→ **EXTRACTED INFORMATION**
--------
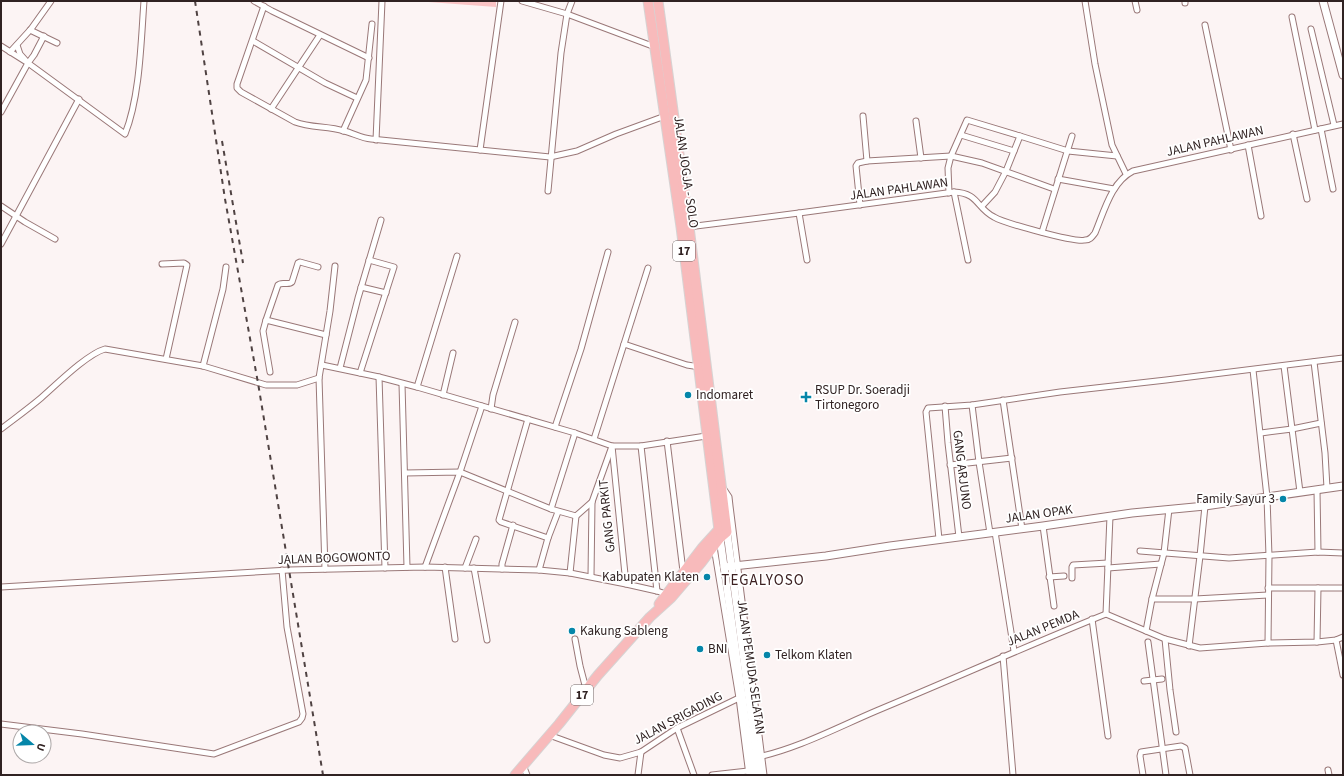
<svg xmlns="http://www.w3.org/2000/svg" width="1344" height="776" font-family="'Source Sans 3',sans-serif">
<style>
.green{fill:#fac4c5}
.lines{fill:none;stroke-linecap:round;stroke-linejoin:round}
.street-casing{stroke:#9a7878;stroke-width:7}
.secondary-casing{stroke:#9a7878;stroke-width:9}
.highway-casing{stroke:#d6d3d3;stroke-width:11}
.street{stroke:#fff;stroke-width:5}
.secondary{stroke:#fff;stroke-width:7}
.highway{stroke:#f8babb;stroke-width:9}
.rail{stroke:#4f4242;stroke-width:2;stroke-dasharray:5 5;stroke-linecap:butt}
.poi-dot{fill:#0586a9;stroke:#fff;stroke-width:1.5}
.labels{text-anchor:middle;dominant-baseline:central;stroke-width:3.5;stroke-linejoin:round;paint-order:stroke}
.shield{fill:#fff;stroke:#6e6464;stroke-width:1}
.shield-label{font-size:12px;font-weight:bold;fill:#302222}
.street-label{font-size:13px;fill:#302222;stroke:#fff}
.poi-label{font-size:13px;fill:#302222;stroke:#fff;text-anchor:start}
.quarter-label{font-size:15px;letter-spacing:1px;fill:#3c2021;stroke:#fff}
</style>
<rect width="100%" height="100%" fill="#fcf4f4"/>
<!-- green -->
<path class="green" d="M415 1H496V7Z"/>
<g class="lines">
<!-- street casing -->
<g class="street-casing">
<g id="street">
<path d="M254 1 272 11 369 58"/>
<path d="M522 1 567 14 655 47"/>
<path d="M1085 1 1095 64 1112 145 1126 174"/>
<path d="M1135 1 1137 10"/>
<path d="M1185 1V3"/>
<path d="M264 6 237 84V88L241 92 295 122C311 128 328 126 344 131 353 133 361 138 371 139L550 157 577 151 616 134 665 116"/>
<path d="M1292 17 1315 130"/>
<path d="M1205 25 1231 150"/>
<path d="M1311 29 1334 125"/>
<path d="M30 30 57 43"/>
<path d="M253 41 325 83 357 98"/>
<path d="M17 45 20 54 28 63 125 134C140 97 141 41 144 1"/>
<path d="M1 46 28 63 1 112"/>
<path d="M10 52 31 29 51 1"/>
<path d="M28 63 34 55 44 36"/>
<path d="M271 109 320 35"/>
<path d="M863 116 867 161"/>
<path d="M916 121 921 158"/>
<path d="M1321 129 1333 189"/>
<path d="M343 131 366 80 372 24"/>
<path d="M1293 134 1307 199"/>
<path d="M961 135 1014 151"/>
<path d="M1020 136 1068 151 1117 156"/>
<path d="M376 140 382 1"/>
<path d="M1248 145 1261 216"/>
<path d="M480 150 501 1"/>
<path d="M1058 179 1114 189"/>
<path d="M548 191 561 53 567 14 572 1"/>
<path d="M954 192 968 260"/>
<path d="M949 193 948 168 951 156 967 120 1020 136 1006 171 995 192 982 206"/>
<path d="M860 205 856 166 858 163 867 161 951 156 982 163 1054 189"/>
<path d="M1 206 25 222 55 239"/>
<path d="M799 213 807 260"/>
<path d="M688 227 799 213 954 192C979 193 976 208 994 217 1004 223 1076 243 1085 240 1090 240 1092 237 1095 233 1104 212 1111 182 1133 171L1343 124"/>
<path d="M1042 232 1072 136"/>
<path d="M1 244 79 99"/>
<path d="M162 264 184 263 187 265 166 359"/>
<path d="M361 287 386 293"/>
<path d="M266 320 278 285C282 281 288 286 292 282L298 263 300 262 318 267"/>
<path d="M624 344 648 268"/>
<path d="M1314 362 1325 453 1327 488"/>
<path d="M322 365 379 377 417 387 575 433 612 446H641L706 436"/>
<path d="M203 366 223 289 226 267"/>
<path d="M1284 366 1300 492"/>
<path d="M340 368 358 298 381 220"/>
<path d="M1253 370 1267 497 1269 556 1268 643"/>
<path d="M270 372 263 331 266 320 326 335"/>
<path d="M360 373 394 267 369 260"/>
<path d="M379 377 385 568"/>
<path d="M402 384 407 567"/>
<path d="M417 387 457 256"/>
<path d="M443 395 453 353"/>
<path d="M1003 400 1022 529"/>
<path d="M972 405 979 462 990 533"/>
<path d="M945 406 948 443 959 537"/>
<path d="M491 409 493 395 515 322"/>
<path d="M528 419 499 520 501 522 548 538"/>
<path d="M555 427 581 349 608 252"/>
<path d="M1 429C14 419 28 409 41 398 56 385 87 354 105 349L203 366 266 385H297L319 378"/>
<path d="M1261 433 1292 429 1321 423"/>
<path d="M594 439 624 344 687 365 700 367"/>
<path d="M667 441 683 571"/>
<path d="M612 446 626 584"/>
<path d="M641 446 657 591"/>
<path d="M950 465 1012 458"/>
<path d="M405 473 460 472 551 509 576 516 592 502"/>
<path d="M723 488 729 497 730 506 764 775"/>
<path d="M1317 490 1318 552"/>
<path d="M551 509 575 433"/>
<path d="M1043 526 1054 606"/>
<path d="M995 532 1014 651"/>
<path d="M939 539 926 412 928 408 972 405 1060 392 1166 380 1343 358"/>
<path d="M714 547 739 698 749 775"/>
<path d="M1140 551 1229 558 1318 552 1343 553"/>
<path d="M425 567 460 472 482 406"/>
<path d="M445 567 455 639"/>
<path d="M465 568 476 539"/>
<path d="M474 568 487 640"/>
<path d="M1108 568 1161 564"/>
<path d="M325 569 319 378 330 311 335 266"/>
<path d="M502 569V564L513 525"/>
<path d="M539 570 548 538 558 512"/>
<path d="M570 573 576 516"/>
<path d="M591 576 592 502 611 449"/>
<path d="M1049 577 1064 576"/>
<path d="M1072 578V567L1073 565 1108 563"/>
<path d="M1 587 289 570 425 567 539 570 570 573 626 584 657 591 666 594"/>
<path d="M1268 588H1343"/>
<path d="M1152 599H1195L1268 595"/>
<path d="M1106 614 1110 516"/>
<path d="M1092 619 1108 736"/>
<path d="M1146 631 1152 599 1164 553 1169 509"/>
<path d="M575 639 580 666 586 689"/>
<path d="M1165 639 1170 690 1176 732"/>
<path d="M1336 640 1343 675"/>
<path d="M1148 642 1166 775"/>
<path d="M1317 642 1318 588"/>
<path d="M1189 646 1200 556 1205 506"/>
<path d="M1003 656 1013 775"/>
<path d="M1144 681 1162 679"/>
<path d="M1 724 82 734 214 754 299 722 302 718 303 714 287 627 282 570"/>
<path d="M677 728 694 775"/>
<path d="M549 735 604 755 620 758 641 752 677 728 741 697"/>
<path d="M754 758C797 749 836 728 876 711 953 679 1029 645 1106 614L1165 639 1200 648 1268 643 1317 642 1336 640 1343 637"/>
<path d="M523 765 527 775"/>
<path d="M1328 770 1329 775"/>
<path d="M638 775 641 752"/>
<path d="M712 775 748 771"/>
<path d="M1143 775 1140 756 1141 752 1181 746 1185 748 1190 775"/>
</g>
</g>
<!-- secondary casing -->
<g class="secondary-casing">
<g id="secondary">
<path d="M1323 1 1343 75"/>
<path d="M727 532 759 775"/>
<path d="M720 538 753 775"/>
<path d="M724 567 826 556 890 546 1043 526 1132 513 1205 506 1343 486"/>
</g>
</g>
<!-- highway casing -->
<g class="highway-casing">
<g id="highway">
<path d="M648 1 681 227 720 538"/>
<path d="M659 604 702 548 722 526"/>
<path d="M515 775 559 724 598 675 650 617 671 598 701 563 720 538 727 532 689 227 658 1"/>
</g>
</g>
<!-- street -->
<use href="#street" class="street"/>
<!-- secondary -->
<use href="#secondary" class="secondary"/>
<!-- highway -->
<use href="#highway" class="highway"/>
<!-- rail -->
<g class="rail">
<path d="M195 1 225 199 258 383 323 775"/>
<path d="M222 141 243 263"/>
</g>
</g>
<!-- markers -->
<g class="poi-dot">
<circle cx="688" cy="395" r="4"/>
<path d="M804 391h4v4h4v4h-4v4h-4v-4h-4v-4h4z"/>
<circle cx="1283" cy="499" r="4"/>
<circle cx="707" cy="577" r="4"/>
<circle cx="572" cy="631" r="4"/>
<circle cx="700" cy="649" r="4"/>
<circle cx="767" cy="655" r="4"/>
</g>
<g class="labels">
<!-- shield labels -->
<g class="shield">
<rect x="673" y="241" width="22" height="20" rx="3"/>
<rect x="571" y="685" width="22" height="20" rx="3"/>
</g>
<g class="shield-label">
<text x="684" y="251">17</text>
<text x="582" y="695">17</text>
</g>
<!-- street labels -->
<g class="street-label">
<text transform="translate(1215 141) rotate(-13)">JALAN PAHLAWAN</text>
<text transform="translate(686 172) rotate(82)">JALAN JOGJA - SOLO</text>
<text transform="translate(899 189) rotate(-8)">JALAN PAHLAWAN</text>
<text transform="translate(962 470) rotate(83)">GANG ARJUNO</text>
<text transform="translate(1039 514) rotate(-8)">JALAN OPAK</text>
<text transform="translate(607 516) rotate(-96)">GANG PARKIT</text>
<text transform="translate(334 558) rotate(-2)">JALAN BOGOWONTO</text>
<text transform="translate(1043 628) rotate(-22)">JALAN PEMDA</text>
<text transform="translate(751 667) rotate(82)">JALAN PEMUDA SELATAN</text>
<text transform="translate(678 718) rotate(-28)">JALAN SRIGADING</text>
</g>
<!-- poi labels -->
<g class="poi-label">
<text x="815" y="390">RSUP Dr. Soeradji<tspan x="815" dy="15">Tirtonegoro</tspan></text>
<text x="696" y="395">Indomaret</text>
<text x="1275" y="499" text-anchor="end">Family Sayur 3</text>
<text x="699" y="577" text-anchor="end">Kabupaten Klaten</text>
<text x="580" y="631">Kakung Sableng</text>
<text x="708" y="649">BNI</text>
<text x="775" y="655">Telkom Klaten</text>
</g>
<!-- quarter labels -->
<g class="quarter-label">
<text x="763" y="580">TEGALYOSO</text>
</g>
</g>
<!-- border -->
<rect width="1344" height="776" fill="none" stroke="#302222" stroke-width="4"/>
<!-- north arrow -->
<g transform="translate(32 744) rotate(109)"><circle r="19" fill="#ffffff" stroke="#aca7a7"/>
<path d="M0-3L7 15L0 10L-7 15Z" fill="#0586a9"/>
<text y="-6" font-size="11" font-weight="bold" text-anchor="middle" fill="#302222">U</text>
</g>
</svg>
--------
→ **WHAT NEEDS TO BE DONE**
Only lines with the word "linejoin" are wanted. Find and copy them from the records above.

→ **PROBLEM SOLUTION**
.lines{fill:none;stroke-linecap:round;stroke-linejoin:round}
.labels{text-anchor:middle;dominant-baseline:central;stroke-width:3.5;stroke-linejoin:round;paint-order:stroke}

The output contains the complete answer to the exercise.